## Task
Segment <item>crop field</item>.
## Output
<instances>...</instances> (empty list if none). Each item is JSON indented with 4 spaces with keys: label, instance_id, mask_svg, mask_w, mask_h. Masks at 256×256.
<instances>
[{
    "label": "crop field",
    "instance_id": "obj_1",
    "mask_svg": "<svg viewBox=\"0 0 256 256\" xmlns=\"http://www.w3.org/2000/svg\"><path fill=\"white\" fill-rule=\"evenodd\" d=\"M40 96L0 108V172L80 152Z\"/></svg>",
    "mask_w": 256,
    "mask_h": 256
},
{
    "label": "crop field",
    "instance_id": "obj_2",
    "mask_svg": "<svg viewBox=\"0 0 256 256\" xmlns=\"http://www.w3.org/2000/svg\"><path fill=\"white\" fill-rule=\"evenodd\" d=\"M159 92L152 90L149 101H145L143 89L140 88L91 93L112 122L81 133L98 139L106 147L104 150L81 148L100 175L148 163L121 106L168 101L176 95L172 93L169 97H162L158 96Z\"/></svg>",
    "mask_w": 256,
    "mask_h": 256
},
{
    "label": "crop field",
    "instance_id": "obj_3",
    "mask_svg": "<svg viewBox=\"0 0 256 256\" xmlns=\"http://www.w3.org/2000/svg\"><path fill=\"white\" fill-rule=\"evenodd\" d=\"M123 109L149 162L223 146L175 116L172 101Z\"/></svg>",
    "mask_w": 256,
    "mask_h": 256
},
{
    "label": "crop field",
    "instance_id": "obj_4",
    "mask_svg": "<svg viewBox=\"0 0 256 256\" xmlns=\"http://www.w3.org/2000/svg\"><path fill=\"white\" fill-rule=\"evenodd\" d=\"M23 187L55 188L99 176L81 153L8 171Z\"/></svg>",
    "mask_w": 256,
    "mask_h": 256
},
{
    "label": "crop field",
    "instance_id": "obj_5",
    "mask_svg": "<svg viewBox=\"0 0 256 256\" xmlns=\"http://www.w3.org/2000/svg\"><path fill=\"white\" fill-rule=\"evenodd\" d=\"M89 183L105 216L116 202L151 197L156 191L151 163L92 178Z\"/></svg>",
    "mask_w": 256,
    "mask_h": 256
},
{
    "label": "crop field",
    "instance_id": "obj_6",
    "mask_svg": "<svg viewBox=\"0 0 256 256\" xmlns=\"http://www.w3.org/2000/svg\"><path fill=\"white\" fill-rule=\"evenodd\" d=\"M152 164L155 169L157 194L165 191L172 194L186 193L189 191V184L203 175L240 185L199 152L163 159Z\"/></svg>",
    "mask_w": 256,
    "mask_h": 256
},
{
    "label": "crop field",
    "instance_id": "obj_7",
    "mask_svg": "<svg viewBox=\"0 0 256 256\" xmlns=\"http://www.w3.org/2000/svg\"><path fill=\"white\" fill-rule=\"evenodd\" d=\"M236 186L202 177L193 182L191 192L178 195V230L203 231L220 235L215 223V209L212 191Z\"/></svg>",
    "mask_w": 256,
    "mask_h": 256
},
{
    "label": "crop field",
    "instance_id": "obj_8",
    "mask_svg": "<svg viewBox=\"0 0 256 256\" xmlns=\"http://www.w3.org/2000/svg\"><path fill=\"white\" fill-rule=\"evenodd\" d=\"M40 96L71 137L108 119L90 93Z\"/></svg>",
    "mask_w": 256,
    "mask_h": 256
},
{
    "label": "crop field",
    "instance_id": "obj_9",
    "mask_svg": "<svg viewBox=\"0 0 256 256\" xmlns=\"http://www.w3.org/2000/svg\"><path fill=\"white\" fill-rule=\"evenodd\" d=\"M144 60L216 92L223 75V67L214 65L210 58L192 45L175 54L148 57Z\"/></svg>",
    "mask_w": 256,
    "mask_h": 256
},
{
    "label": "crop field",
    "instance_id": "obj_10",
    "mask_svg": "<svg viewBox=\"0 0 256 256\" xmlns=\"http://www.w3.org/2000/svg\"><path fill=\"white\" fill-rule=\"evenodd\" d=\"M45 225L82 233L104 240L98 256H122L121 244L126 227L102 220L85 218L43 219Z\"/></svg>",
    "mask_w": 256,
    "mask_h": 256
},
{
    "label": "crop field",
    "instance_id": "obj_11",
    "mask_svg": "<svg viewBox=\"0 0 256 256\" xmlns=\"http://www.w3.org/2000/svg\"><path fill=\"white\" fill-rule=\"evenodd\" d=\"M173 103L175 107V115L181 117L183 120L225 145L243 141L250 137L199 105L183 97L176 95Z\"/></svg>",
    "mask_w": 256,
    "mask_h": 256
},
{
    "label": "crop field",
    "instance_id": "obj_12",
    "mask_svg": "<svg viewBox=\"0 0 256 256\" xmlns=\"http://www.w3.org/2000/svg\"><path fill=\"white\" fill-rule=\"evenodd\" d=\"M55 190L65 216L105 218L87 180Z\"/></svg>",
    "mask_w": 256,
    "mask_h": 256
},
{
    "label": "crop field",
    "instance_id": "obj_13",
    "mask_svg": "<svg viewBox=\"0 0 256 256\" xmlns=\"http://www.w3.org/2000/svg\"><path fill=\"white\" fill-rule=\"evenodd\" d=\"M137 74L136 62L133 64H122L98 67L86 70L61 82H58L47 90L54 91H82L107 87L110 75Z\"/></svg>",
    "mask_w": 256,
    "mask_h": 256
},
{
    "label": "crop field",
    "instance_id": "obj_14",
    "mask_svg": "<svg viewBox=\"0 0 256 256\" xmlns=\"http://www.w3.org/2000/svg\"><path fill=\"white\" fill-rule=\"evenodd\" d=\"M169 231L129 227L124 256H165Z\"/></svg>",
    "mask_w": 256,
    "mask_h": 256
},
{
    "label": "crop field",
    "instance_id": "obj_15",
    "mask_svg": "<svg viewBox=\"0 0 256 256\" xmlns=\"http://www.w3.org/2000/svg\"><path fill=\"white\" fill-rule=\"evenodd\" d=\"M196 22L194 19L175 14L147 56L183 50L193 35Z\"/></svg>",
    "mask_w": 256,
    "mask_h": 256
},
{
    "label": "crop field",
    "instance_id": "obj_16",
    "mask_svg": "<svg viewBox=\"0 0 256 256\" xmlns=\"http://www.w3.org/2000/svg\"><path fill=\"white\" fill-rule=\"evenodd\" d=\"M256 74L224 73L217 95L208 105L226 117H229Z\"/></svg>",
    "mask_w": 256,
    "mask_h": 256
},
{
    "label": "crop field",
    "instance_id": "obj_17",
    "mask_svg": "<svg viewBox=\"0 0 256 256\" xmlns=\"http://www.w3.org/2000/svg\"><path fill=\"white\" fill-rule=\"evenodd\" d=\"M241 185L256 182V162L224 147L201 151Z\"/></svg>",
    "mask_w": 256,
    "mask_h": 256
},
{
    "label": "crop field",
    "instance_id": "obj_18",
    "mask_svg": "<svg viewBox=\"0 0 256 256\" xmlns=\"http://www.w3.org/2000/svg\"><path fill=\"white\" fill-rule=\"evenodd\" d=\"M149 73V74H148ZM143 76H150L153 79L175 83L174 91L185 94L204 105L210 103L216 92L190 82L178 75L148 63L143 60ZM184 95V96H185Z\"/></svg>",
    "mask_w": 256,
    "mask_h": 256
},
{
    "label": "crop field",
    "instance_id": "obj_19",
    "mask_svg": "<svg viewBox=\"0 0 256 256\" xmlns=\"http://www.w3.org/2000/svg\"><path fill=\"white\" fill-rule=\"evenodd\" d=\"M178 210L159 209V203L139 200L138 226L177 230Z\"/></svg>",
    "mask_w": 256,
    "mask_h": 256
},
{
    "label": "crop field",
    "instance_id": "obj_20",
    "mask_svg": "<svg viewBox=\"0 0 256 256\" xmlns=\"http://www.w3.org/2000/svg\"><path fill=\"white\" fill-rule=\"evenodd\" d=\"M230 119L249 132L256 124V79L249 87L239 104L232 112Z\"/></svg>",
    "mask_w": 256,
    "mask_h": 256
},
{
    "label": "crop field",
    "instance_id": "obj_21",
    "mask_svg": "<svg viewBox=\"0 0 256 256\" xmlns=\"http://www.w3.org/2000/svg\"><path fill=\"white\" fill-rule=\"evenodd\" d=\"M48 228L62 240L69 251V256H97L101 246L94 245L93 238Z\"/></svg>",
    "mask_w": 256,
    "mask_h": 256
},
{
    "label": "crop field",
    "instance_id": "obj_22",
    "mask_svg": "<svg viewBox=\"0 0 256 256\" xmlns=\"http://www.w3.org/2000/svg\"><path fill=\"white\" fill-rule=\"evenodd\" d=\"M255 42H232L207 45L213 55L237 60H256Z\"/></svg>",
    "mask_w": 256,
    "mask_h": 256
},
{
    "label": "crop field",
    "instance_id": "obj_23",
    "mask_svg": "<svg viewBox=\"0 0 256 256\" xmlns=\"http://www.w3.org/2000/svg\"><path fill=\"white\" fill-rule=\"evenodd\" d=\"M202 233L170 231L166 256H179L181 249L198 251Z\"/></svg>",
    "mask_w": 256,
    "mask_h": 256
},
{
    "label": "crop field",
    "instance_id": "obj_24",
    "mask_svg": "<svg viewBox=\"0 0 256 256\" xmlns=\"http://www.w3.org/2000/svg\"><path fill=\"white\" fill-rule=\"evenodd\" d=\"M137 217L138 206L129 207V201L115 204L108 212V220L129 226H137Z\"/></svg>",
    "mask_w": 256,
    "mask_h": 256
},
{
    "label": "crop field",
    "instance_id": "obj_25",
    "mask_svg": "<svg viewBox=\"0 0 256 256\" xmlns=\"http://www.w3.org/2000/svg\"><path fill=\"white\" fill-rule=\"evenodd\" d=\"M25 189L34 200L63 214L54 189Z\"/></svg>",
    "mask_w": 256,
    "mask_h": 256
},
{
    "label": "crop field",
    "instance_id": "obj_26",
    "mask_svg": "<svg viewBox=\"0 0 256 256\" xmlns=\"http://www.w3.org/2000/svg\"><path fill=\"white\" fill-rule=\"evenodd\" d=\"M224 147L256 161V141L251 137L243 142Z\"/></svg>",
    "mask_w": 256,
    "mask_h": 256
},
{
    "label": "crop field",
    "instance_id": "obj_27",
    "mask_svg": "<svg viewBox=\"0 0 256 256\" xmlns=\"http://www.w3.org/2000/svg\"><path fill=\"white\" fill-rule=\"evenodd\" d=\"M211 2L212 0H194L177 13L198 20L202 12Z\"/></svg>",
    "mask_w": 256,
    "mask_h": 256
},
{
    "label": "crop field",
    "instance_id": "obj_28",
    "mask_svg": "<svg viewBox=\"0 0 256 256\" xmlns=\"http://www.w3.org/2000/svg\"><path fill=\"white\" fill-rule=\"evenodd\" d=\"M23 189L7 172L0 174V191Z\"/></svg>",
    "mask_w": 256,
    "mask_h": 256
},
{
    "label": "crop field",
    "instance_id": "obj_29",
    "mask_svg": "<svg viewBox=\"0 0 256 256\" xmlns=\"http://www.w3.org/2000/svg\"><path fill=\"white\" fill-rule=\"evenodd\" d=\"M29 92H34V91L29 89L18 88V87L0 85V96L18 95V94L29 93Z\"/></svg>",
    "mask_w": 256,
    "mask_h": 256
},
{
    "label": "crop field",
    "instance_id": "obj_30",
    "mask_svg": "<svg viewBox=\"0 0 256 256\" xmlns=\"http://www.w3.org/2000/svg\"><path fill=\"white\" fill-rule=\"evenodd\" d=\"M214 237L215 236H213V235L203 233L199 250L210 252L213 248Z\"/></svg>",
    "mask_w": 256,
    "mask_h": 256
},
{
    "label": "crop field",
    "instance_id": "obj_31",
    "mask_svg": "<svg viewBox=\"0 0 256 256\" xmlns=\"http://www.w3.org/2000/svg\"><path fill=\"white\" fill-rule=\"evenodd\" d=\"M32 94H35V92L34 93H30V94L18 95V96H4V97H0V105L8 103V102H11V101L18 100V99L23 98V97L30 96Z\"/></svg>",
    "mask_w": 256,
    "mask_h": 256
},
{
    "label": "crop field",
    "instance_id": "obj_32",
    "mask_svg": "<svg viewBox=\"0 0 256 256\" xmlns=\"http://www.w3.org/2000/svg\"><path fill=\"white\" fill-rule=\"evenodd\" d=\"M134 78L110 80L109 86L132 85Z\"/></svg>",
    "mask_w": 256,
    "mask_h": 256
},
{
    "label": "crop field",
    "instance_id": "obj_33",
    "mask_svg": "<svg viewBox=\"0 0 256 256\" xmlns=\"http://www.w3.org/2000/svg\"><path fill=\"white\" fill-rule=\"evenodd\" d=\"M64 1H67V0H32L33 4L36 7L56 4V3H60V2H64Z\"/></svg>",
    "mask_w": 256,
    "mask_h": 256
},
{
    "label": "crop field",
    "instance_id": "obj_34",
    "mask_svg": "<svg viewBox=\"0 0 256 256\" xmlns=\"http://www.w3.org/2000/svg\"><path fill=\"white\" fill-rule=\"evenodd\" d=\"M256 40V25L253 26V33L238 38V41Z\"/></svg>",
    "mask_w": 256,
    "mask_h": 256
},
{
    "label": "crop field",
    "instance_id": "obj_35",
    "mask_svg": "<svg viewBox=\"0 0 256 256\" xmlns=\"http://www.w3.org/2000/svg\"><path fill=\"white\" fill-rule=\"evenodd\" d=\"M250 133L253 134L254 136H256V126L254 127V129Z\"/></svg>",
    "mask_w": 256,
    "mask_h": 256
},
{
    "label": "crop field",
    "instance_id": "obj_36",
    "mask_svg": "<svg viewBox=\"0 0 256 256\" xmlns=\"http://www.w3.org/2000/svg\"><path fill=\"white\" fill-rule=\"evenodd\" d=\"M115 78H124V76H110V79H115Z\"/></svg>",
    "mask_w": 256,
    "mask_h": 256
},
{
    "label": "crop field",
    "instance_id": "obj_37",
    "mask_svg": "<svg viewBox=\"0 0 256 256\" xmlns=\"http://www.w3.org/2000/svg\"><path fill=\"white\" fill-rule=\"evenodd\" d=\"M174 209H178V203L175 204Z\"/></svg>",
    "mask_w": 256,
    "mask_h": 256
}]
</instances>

▬▬▬▬▬▬

▸ Set problem:
Copy out the lines from the beginning of the records through the line containing "109L149 162L223 146L175", both ends included, without any change.

▸ Problem solution:
## Task
Segment <item>crop field</item>.
## Output
<instances>...</instances> (empty list if none). Each item is JSON indented with 4 spaces with keys: label, instance_id, mask_svg, mask_w, mask_h. Masks at 256×256.
<instances>
[{
    "label": "crop field",
    "instance_id": "obj_1",
    "mask_svg": "<svg viewBox=\"0 0 256 256\" xmlns=\"http://www.w3.org/2000/svg\"><path fill=\"white\" fill-rule=\"evenodd\" d=\"M40 96L0 108V172L80 152Z\"/></svg>",
    "mask_w": 256,
    "mask_h": 256
},
{
    "label": "crop field",
    "instance_id": "obj_2",
    "mask_svg": "<svg viewBox=\"0 0 256 256\" xmlns=\"http://www.w3.org/2000/svg\"><path fill=\"white\" fill-rule=\"evenodd\" d=\"M159 92L152 90L149 101H145L143 89L140 88L91 93L112 122L81 133L98 139L106 147L104 150L81 148L100 175L148 163L121 106L168 101L176 95L172 93L169 97H162L158 96Z\"/></svg>",
    "mask_w": 256,
    "mask_h": 256
},
{
    "label": "crop field",
    "instance_id": "obj_3",
    "mask_svg": "<svg viewBox=\"0 0 256 256\" xmlns=\"http://www.w3.org/2000/svg\"><path fill=\"white\" fill-rule=\"evenodd\" d=\"M123 109L149 162L223 146L175 116L172 101Z\"/></svg>",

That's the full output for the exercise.